- DOCUMENT EXTRACT:
========
Ruth is our next study from the series Women of the Bible, 52 Bible Studies for Individuals and Goups by Jean E Syswerda. The study of Ruth is found on page 79. The Bible Study will meet 4:00 p.m. to 6:00 p.m. For complete information call Glenda at 727-542-4683.

Announcement: The Tenth Anniversary Celebration & Pot Luck will be held with our Saturday Bible Study, September 26, 2015 at 4:00 p.m. Please contact Glenda for information at 727-542-4683.

Naomi -10 Points for Bible Study 7/25/2015

For our lesson of Naomi, found in Ruth 1; 4:13-17 and our workbook, Women of the Bible, 52 Bible Studies for Individuals and Groups, by Jean E. Syswerda. The lesson is found on pages 75-78.

  1. Naomi’s name means “My Joy” or Pleasant. (2, page 75)
  2. Naomi’s husband dies while in Moab, Naomi’s sons marry Moabites, Orpah and Ruth. (Ruth 1:3, 4)
  3.  Naomi suffers a threefold tragedy – the death of not only her husband but her 2 sons as well leaving her with 2 young daughter-in-laws who are childless and can not support her. This tragedy creates a childless widow (Naomi) too old to remarry, worthless and empty. (2, page 75; 3, page 22)
========
- EXTRACTED MATERIAL:
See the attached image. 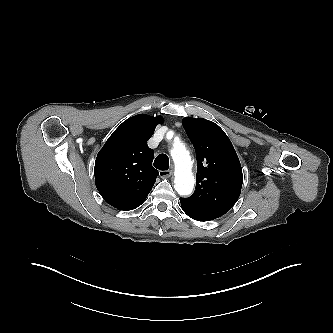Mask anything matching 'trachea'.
I'll return each instance as SVG.
<instances>
[{
  "instance_id": "obj_1",
  "label": "trachea",
  "mask_w": 333,
  "mask_h": 333,
  "mask_svg": "<svg viewBox=\"0 0 333 333\" xmlns=\"http://www.w3.org/2000/svg\"><path fill=\"white\" fill-rule=\"evenodd\" d=\"M154 167L162 171L168 170L169 168L168 156L165 154L158 155L154 161Z\"/></svg>"
}]
</instances>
========
- TASKS FOR THIS EXERCISE:
(1) Return the part of the Bible study notice starting with "Ruth is our next" and going on through "(Ruth 1:3, 4)", copied word for word.
(2) Translate this sentence from the Bible study notice into Spanish: "The Bible Study will meet 4:00 p.m. to 6:00 p.m."

- EXPECTED OUTPUTS:
(1)
Ruth is our next study from the series Women of the Bible, 52 Bible Studies for Individuals and Goups by Jean E Syswerda. The study of Ruth is found on page 79. The Bible Study will meet 4:00 p.m. to 6:00 p.m. For complete information call Glenda at 727-542-4683.

Announcement: The Tenth Anniversary Celebration & Pot Luck will be held with our Saturday Bible Study, September 26, 2015 at 4:00 p.m. Please contact Glenda for information at 727-542-4683.

Naomi -10 Points for Bible Study 7/25/2015

For our lesson of Naomi, found in Ruth 1; 4:13-17 and our workbook, Women of the Bible, 52 Bible Studies for Individuals and Groups, by Jean E. Syswerda. The lesson is found on pages 75-78.

  1. Naomi’s name means “My Joy” or Pleasant. (2, page 75)
  2. Naomi’s husband dies while in Moab, Naomi’s sons marry Moabites, Orpah and Ruth. (Ruth 1:3, 4)

(2) El Estudio Bíblico se reunirá de 4:00 p.m. a 6:00 p.m.